Return all the lines below exactly as written. Drop every picture.

Raw data section start

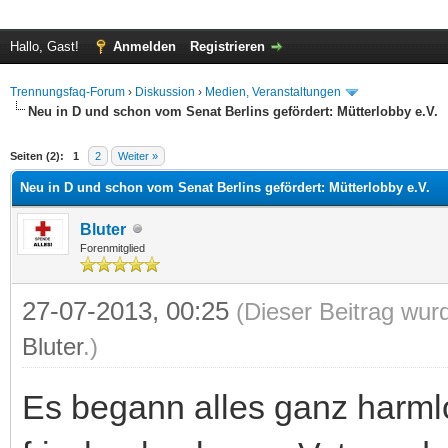
Hallo, Gast!
Anmelden
Registrieren
Trennungsfaq-Forum
›
Diskussion
›
Medien, Veranstaltungen
Neu in D und schon vom Senat Berlins gefördert: Mütterlobby e.V.
 im Durchschnitt
Seiten (2):
1
2
Weiter »
Neu in D und schon vom Senat Berlins gefördert: Mütterlobby e.V.
Bluter
Forenmitglied
27-07-2013, 00:25
(Dieser Beitrag wur
Bluter
.)
Es begann alles ganz harml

Raw data section end

Response:
Hallo, Gast!
Anmelden
Registrieren
Trennungsfaq-Forum
›
Diskussion
›
Medien, Veranstaltungen
Neu in D und schon vom Senat Berlins gefördert: Mütterlobby e.V.
 im Durchschnitt
Seiten (2):
1
2
Weiter »
Neu in D und schon vom Senat Berlins gefördert: Mütterlobby e.V.
Bluter
Forenmitglied
27-07-2013, 00:25
(Dieser Beitrag wur
Bluter
.)
Es begann alles ganz harml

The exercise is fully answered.